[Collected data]
━━━━━━━━━━━━━━━━

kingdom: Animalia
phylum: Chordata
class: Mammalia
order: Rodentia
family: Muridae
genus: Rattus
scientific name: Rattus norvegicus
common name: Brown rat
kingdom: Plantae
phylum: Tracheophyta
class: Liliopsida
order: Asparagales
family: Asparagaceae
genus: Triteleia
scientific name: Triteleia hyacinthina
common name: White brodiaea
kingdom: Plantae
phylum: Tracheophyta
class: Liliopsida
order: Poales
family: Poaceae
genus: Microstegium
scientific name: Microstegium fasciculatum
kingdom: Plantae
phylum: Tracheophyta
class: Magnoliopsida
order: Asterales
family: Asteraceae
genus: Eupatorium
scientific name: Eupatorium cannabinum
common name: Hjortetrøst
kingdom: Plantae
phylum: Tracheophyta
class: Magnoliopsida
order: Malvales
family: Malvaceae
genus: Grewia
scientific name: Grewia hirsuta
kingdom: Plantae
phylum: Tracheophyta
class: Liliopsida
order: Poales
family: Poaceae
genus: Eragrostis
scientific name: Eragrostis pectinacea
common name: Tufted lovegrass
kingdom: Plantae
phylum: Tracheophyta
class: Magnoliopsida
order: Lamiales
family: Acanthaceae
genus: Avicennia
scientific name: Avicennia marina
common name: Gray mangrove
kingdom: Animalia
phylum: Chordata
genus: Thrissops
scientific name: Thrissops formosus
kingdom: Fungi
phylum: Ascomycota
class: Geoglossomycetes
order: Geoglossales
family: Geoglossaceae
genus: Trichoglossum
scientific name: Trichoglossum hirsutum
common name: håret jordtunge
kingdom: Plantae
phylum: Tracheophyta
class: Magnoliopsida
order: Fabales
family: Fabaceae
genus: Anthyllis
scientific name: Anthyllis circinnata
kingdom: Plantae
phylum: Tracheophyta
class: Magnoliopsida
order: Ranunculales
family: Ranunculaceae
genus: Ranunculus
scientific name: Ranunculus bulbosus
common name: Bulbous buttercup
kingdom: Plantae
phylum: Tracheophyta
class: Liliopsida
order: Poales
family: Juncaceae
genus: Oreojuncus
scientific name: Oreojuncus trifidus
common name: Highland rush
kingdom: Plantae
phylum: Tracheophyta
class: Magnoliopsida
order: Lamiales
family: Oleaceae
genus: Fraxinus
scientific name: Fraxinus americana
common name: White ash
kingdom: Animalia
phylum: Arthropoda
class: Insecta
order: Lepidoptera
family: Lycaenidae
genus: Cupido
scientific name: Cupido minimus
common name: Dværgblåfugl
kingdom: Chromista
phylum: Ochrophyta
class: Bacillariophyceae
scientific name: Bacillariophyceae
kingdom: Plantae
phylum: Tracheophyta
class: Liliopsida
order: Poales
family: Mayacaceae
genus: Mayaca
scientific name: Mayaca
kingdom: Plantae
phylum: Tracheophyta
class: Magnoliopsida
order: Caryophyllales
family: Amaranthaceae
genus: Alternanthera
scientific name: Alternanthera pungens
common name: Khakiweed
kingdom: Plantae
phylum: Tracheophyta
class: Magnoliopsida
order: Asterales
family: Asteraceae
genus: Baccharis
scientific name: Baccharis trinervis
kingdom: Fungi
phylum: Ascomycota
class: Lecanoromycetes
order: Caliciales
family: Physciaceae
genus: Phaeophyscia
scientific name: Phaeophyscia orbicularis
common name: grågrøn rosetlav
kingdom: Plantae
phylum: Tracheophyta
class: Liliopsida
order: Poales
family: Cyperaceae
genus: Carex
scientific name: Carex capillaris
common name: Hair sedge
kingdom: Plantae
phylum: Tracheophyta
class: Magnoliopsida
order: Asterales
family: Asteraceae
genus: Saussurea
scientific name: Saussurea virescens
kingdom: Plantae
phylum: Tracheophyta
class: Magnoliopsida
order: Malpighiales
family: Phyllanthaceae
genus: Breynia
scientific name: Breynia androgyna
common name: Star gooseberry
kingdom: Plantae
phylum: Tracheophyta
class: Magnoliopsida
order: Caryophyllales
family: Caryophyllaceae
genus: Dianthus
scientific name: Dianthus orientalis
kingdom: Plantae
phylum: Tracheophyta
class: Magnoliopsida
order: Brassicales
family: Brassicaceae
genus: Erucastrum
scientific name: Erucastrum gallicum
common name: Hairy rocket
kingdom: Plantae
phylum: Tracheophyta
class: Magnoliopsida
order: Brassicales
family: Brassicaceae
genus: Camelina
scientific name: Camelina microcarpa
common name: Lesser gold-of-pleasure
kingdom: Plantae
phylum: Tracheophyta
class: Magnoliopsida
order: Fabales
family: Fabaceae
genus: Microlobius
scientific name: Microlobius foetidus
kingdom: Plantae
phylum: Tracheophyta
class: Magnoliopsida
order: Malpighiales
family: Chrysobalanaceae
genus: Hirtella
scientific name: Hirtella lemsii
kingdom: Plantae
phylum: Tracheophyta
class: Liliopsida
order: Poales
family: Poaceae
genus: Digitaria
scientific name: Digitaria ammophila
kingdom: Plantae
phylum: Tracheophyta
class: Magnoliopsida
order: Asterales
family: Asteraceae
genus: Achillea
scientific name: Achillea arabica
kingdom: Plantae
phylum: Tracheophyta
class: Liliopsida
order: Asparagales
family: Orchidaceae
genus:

━━━━━━━━━━━━━━━━

Exercise brief ▸ Reproduce the records starting at the line "genus: Carex" and ending at the final line, substituting "vernacular name" for every "common name" and leaving everything else unchanged. Output only those lines.

Solution ▸
genus: Carex
scientific name: Carex capillaris
vernacular name: Hair sedge
kingdom: Plantae
phylum: Tracheophyta
class: Magnoliopsida
order: Asterales
family: Asteraceae
genus: Saussurea
scientific name: Saussurea virescens
kingdom: Plantae
phylum: Tracheophyta
class: Magnoliopsida
order: Malpighiales
family: Phyllanthaceae
genus: Breynia
scientific name: Breynia androgyna
vernacular name: Star gooseberry
kingdom: Plantae
phylum: Tracheophyta
class: Magnoliopsida
order: Caryophyllales
family: Caryophyllaceae
genus: Dianthus
scientific name: Dianthus orientalis
kingdom: Plantae
phylum: Tracheophyta
class: Magnoliopsida
order: Brassicales
family: Brassicaceae
genus: Erucastrum
scientific name: Erucastrum gallicum
vernacular name: Hairy rocket
kingdom: Plantae
phylum: Tracheophyta
class: Magnoliopsida
order: Brassicales
family: Brassicaceae
genus: Camelina
scientific name: Camelina microcarpa
vernacular name: Lesser gold-of-pleasure
kingdom: Plantae
phylum: Tracheophyta
class: Magnoliopsida
order: Fabales
family: Fabaceae
genus: Microlobius
scientific name: Microlobius foetidus
kingdom: Plantae
phylum: Tracheophyta
class: Magnoliopsida
order: Malpighiales
family: Chrysobalanaceae
genus: Hirtella
scientific name: Hirtella lemsii
kingdom: Plantae
phylum: Tracheophyta
class: Liliopsida
order: Poales
family: Poaceae
genus: Digitaria
scientific name: Digitaria ammophila
kingdom: Plantae
phylum: Tracheophyta
class: Magnoliopsida
order: Asterales
family: Asteraceae
genus: Achillea
scientific name: Achillea arabica
kingdom: Plantae
phylum: Tracheophyta
class: Liliopsida
order: Asparagales
family: Orchidaceae
genus:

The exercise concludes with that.